Album: X-Mas Death Jazz by Panzerballett

It’s no secret to people who know me that Panzerballett, a virtuosic German quintet that blends rhythmically complex metal, jazz, and funk in endlessly creative ways, is my all-time favorite band. Over the course of their first five albums, Panzerballett—led by composer-guitarist and musical mastermind Jan Zehrfeld—has made a history of absurdly inventive cover versions of other artists’ tracks. Abba, AC/DC, the Brecker Brothers, Dave Brubeck, John Coltrane, Danny Elfman, Henry Mancini, Weather Report, and Frank Zappa have all gotten the Panzerballett treatment, and the results are always interesting, often hilarious, ever-intense, and sometimes barely recognizable.

X-Mas Death Jazz (2017) may be their ultimate cover album. It almost feels like the response to a dare. Can you take conventional Christmas music and render it complex, aggressive, groovy, chaotic, heavy, funny, and even occasionally beautiful? The answer is yes. From the ear-wormy opening tones of “White Christmas” to the growling, death-metal outro of “Let It Snow,” X-Mas Death Jazz delivers the goods, eight Christmas classics reinvented so thoroughly that they may as well be originals.

Appropriately, the aforementioned tracks open and close the album, perhaps its most recognizable melodies. The herky-jerky rhythms of “White Christmas” feature effective vocals from guest singers Mattias IA Eklundh and Jen Majura, but it shines even more in its exquisite guitar solos. “Let it Snow,” meanwhile, features a perfectly cast Mike Keneally on guest vocals and veers through multiple demented sections—including odd-meter funk riffs, power chords, and jazz walks—on its way to a sinister ending.

Great as these two tracks are, they bookend an even more robust and impressive middle stretch. Most interesting are a pair of lesser-known traditional German Christmas tunes, both worth sampling just to compare against Zehrfeld’s insane arrangements. “Kling, Glöckchen” converts a gentle 19th-century Christmas carol into atmospheric, dramatic heavy funk, while “Es kommt bald” warps a popular German carol (“Leise Rieselt der Schnee”) into a driving, intense power ballad, with an effective assist from vocalist Martin Strasser. The bass and guitar solos on this track are gorgeous.

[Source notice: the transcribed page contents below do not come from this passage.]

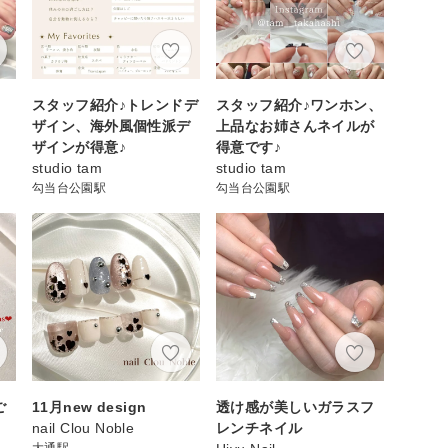
スタッフ紹介♪トレンドデ
スタッフ紹介♪ワンホン、
ザイン、海外風個性派デ
上品なお姉さんネイルが
ザインが得意♪
得意です♪
studio tam
studio tam
勾当台公園駅
勾当台公園駅
ご
11月new design
透け感が美しいガラスフ
nail Clou Noble
レンチネイル
大通駅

More “familiar” fare comes in the form of “The Little Drummer Boy,” here a propulsive jazz-metal reinterpretation that would probably turn Bing Crosby over in his grave. (Zehrfeld’s belted, R-rolling pa-rum-pum-pums on this deranged cover are the album’s comedy highlight.) Eklundh lends more brilliant vocals in a deeply disturbing rendition of “Rudolph the Red-Nosed Reindeer,” a hilariously evil-sounding absurdity that seems intent on examining the traumatic, non-conformist struggle underlying Rudolph’s happy-ending legacy. “Jingle Bells” gets a challenging jazz-metal fusion remix in “For Whom the Jingle Bells Toll.” The album’s least effective track may be “Last Christmas,” a dirge-like reimagining of a popular Wham! tune; even so, it’s quite a track, full of melancholy dissonance that manages to change the meaning of the title. (If George Michael is singing about last year’s Christmas, Zehrfeld’s instrumental arrangement may be depicting the final Christmas of human history.)

X-Mas Death Jazz will be way too esoteric and inaccessible for conventional listeners, but it may be the perfect Christmas album for others, especially, well, those who usually hate Christmas music. It manages to both conjure and dismantle the Christmas spirit, bringing irreverence, chaos, and anger to the traditional music’s more saccharine moments, but also delivering moments of true beauty that seem true to the spirit of the holiday. This is not even remotely a throwaway holiday release; in fact, against stiff competition, it’s probably my favorite Panzerballett album yet.